Despite this progress, complete eradication will prove challenging. "The next decade will be really telling to see if we can use existing—and new—tools to see significant transmission reductions," says Kammerle Schneider, policy and planning lead for PATH’s Malaria Control and Elimination Partnership in Africa. Schneider says that shorter-course and faster-acting drugs, new vaccines, and improved diagnostics will help bring down malaria incidence worldwide. "Of all diseases that are potentially eradicable, this is a strong candidate," she says.
However, many experts say targeted elimination, ridding specific areas of the disease, is more feasible than eradication, which refers to permanently ridding the world of the illness. "The only way we could ever eradicate [malaria] is if we had a 100 percent safe vaccine with no side effects and a 100 percent uptake by human beings. Not likely," says CFR Senior Fellow for Global Health Laurie Garrett. "Elimination—targeting a specific geography—is more realistic."
The UN committed to "halt and reverse" malaria’s spread as part of the Millennium Development Goals, released in 2000, and global funding for malaria control and elimination grew [PDF] from $130 million in 2000 to $2.7 billion in 2015. In 2005 U.S. President George W. Bush launched the President’s Malaria Initiative (PMI), increasing U.S. funding for malaria prevention and treatment by more than $1.2 billion over five years. President Barack Obama continued the initiative, investing nearly $5.8 billion in the PMI between 2009 and 2016.
Eradicating malaria by 2040 would cost between $90 billion and $120 billion, according to the Gates Foundation. The WHO says annual funding will need to reach [PDF] $6.4 billion per year, more than twice current levels, by 2020 to reduce global malaria incidence and mortality by 40 percent. Current funding levels fall short of the estimated costs of controlling and eliminating the disease, although some experts say costs are difficult to calculate and may be inflated (see graphic).
Advocates say eradication could save eleven million lives and yield roughly $2 trillion in gained productivity and savings for health systems by 2040. According to WHO, reductions in the number of people seeking public-sector treatment in sub-Saharan Africa for malaria between 2001 and 2014 saved $900 million [PDF] in health expenditures. (The organization estimates that treatment for malaria in sub-Saharan Africa costs nearly $300 million each year.)

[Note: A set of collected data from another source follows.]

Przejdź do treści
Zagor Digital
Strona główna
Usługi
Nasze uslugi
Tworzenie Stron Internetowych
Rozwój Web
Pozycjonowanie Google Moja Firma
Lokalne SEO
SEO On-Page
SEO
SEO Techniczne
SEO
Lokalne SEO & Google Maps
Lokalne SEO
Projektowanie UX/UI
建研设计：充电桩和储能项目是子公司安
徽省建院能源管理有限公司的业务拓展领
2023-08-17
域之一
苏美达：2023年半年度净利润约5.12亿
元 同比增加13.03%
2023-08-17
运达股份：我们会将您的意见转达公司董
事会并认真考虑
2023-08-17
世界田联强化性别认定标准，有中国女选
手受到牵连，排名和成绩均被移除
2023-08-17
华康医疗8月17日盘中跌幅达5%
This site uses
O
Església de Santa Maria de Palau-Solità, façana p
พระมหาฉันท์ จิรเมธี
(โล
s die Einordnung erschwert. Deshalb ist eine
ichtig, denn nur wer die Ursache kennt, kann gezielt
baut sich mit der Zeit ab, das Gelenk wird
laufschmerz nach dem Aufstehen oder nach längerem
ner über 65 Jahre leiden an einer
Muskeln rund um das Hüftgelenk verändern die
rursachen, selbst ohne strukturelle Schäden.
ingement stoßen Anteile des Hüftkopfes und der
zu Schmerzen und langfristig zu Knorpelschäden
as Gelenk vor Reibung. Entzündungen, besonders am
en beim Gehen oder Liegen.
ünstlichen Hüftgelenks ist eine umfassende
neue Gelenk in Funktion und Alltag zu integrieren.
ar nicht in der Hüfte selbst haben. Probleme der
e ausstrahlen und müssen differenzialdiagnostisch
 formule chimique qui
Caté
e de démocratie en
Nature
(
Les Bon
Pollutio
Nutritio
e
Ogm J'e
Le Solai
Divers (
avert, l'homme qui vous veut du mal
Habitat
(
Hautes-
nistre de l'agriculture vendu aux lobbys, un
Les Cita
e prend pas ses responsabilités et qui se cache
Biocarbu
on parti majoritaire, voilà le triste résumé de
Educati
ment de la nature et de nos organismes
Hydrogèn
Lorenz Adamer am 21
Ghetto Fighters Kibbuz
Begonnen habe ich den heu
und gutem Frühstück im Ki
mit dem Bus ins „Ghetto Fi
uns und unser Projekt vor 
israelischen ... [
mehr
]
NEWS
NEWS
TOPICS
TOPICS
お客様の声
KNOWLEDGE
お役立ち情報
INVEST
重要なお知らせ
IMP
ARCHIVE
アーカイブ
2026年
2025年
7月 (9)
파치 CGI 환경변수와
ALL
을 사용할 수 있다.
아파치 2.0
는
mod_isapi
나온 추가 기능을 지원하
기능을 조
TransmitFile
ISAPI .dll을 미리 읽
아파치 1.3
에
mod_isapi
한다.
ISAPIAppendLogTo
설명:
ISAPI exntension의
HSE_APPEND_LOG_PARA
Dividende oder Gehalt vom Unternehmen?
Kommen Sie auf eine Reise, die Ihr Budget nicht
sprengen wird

Sonia Shah, author of The Fever, a book about malaria, says eradication is possible, but that the 2040 deadline is ambitious. "The way financing works for global health is you have to use goal posts to get people fired up to spend money and keep going," she says. "It’s political, not a science-based prediction."
Despite recent progress, researchers must continuously outpace drug and insecticide resistance. Rising global temperatures expand mosquitoes’ ranges, which can expose new populations to the disease, and greater migration can increase transmission rates. Poor infrastructure often leaves spaces for mosquitoes to breed, and international funding "does not address fundamental weaknesses in health systems," according to WHO.
Antimalaria efforts have made enormous strides in the last decade. However, health experts warn against complacency, pointing to the disease’s resurgence after eradication efforts waned in the late 1960s. According to Roll Back Malaria, a joint initiative of UNDP, UNICEF, WHO, and the World Bank, if malaria levels were to return to 2007 levels, it would cost $1.2 trillion in lost economic activity and cause 3.7 million deaths over the next fifteen years.